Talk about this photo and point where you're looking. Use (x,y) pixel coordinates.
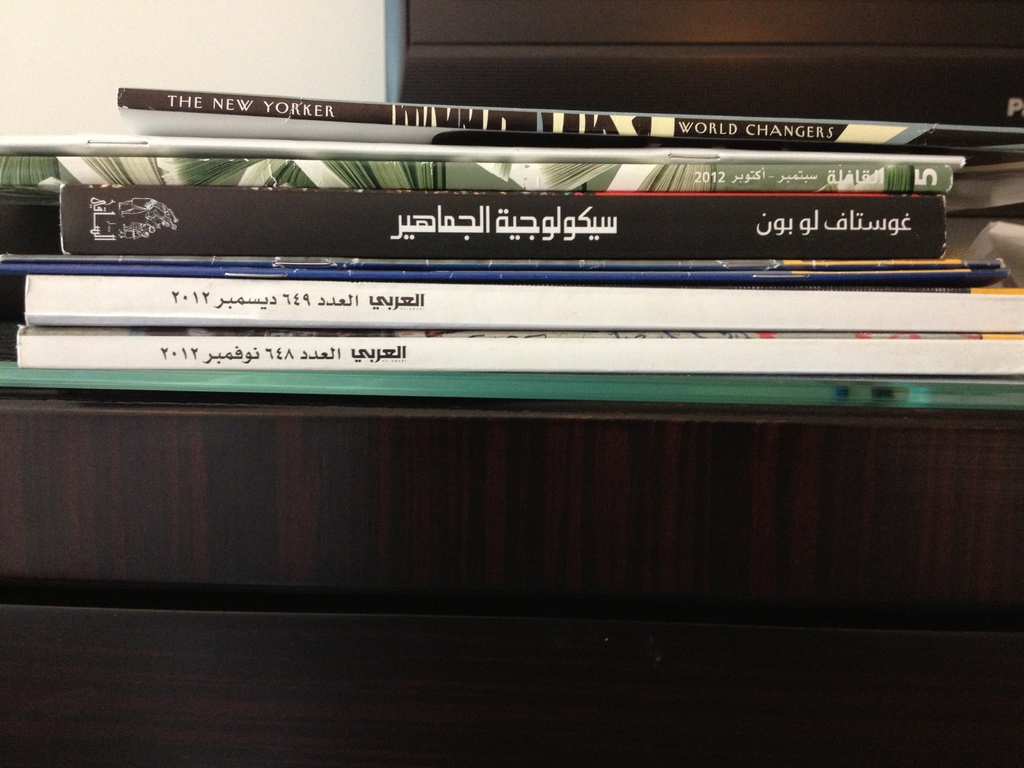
This image consists of books (609,245) kept on the desk (469,533). The desk (556,529) is made up of wood (313,565). in the background (133,42), we can see a wall (212,44). On the right (797,67), it looks like a dark object (703,61).
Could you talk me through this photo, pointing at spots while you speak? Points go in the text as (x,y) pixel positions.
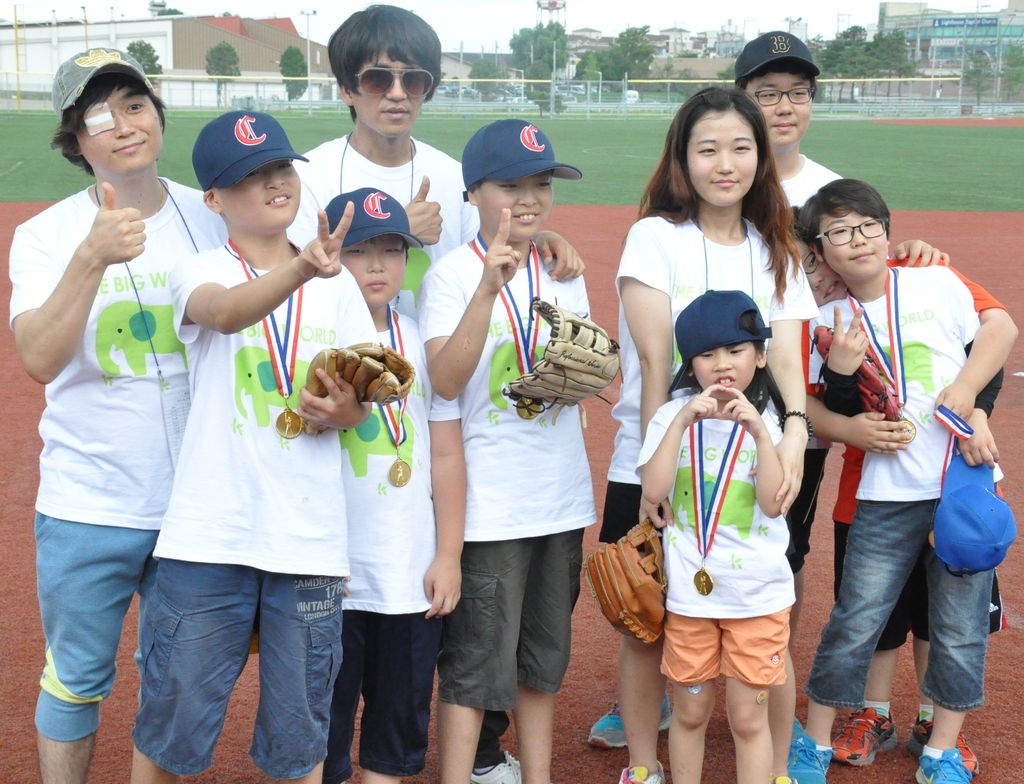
In this image, we can see a group of people (463,550) are standing. Few people (281,617) are holding some objects (983,470). Background (614,184) we can see grass (14,171), poles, trees (989,75), buildings (998,66), walls (283,97), few things (839,104) and sky (515,16).
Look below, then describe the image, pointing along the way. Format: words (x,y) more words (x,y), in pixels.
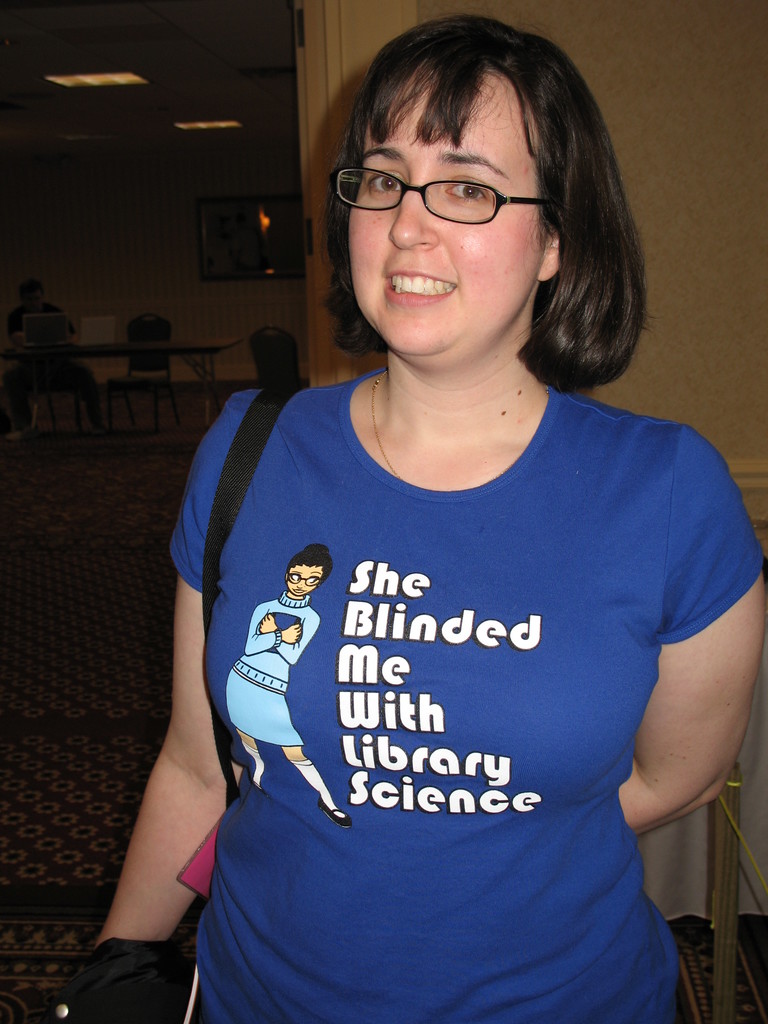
In this picture I can see a woman (413,526), who is standing and I see that she is wearing a blue color t-shirt (398,576) on which something is written and in the background (46,391) I see few chairs (141,379) and a table (111,349) and I see another person (15,379) and I see the lights (181,121) on the ceiling (140,115).
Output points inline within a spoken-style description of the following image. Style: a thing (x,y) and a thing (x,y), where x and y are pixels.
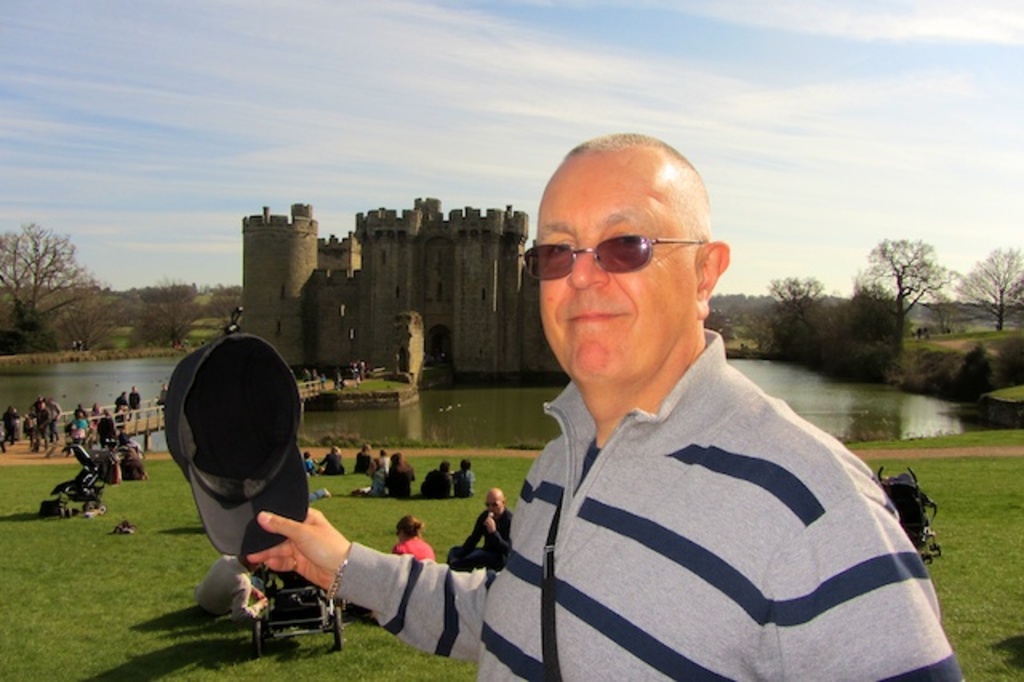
In the image there is an old bald headed man (667,360) in grey sweatshirt (705,533) holding a black cap (294,478), behind him there are many people (312,463) sitting on the garden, there is a bridge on the left side (153,404) with people (92,413) walking on it, in the back (437,263) there is a castle (433,311) in the pond (313,418), there are many trees (845,335) in the background (842,314) and above its sky (283,57) with clouds (890,118).
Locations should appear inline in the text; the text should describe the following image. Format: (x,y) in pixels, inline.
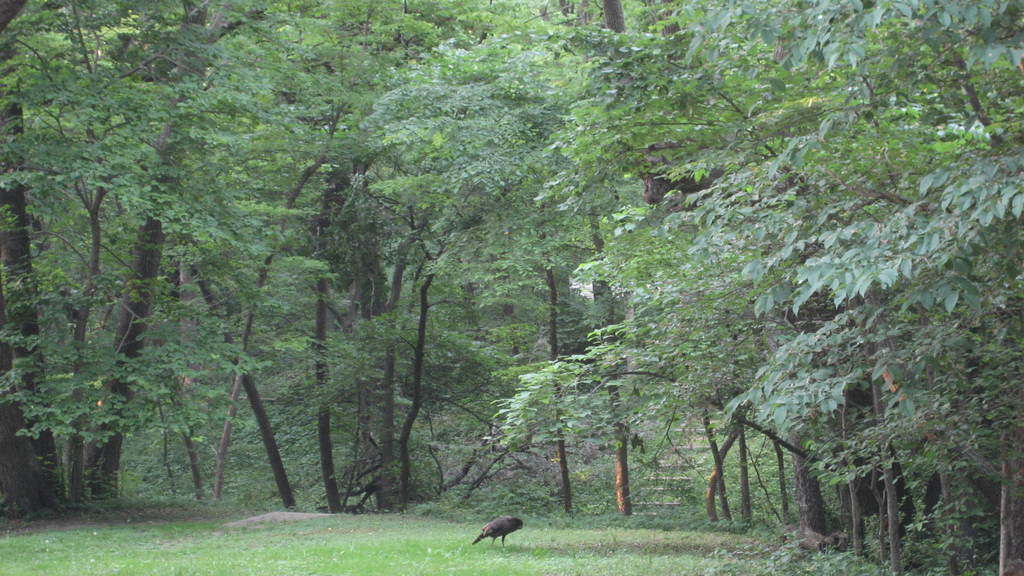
In this picture I can see there is a bird (483,532) standing on the grass (211,547) and there are trees (712,384) in the backdrop (709,436) and there are few stairs (669,466).
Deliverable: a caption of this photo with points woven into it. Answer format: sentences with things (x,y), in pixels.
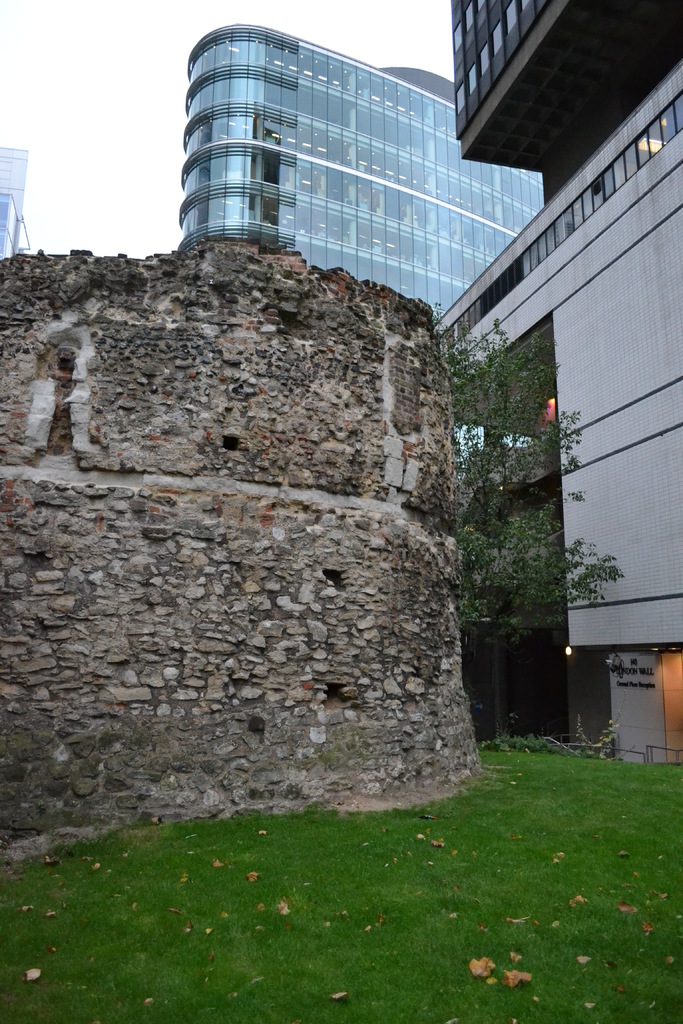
In this image there is a grassland (486,871), in the background (17,460) there is a wall (336,314), buildings (575,397) and a tree (493,510).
###
Exercise brief:
Each line from the one holding "Locations should appear" down to the end of the records is to be reproduced unaltered, and the pictures are to be omitted.

Your solution:
Locations should appear inline in the text; the text should describe the following image. Format: (x,y) in pixels, inline.
In this picture I can see there is a bird (483,532) standing on the grass (211,547) and there are trees (712,384) in the backdrop (709,436) and there are few stairs (669,466).
Deliverable: a caption of this photo with points woven into it. Answer format: sentences with things (x,y), in pixels.
In this image there is a grassland (486,871), in the background (17,460) there is a wall (336,314), buildings (575,397) and a tree (493,510).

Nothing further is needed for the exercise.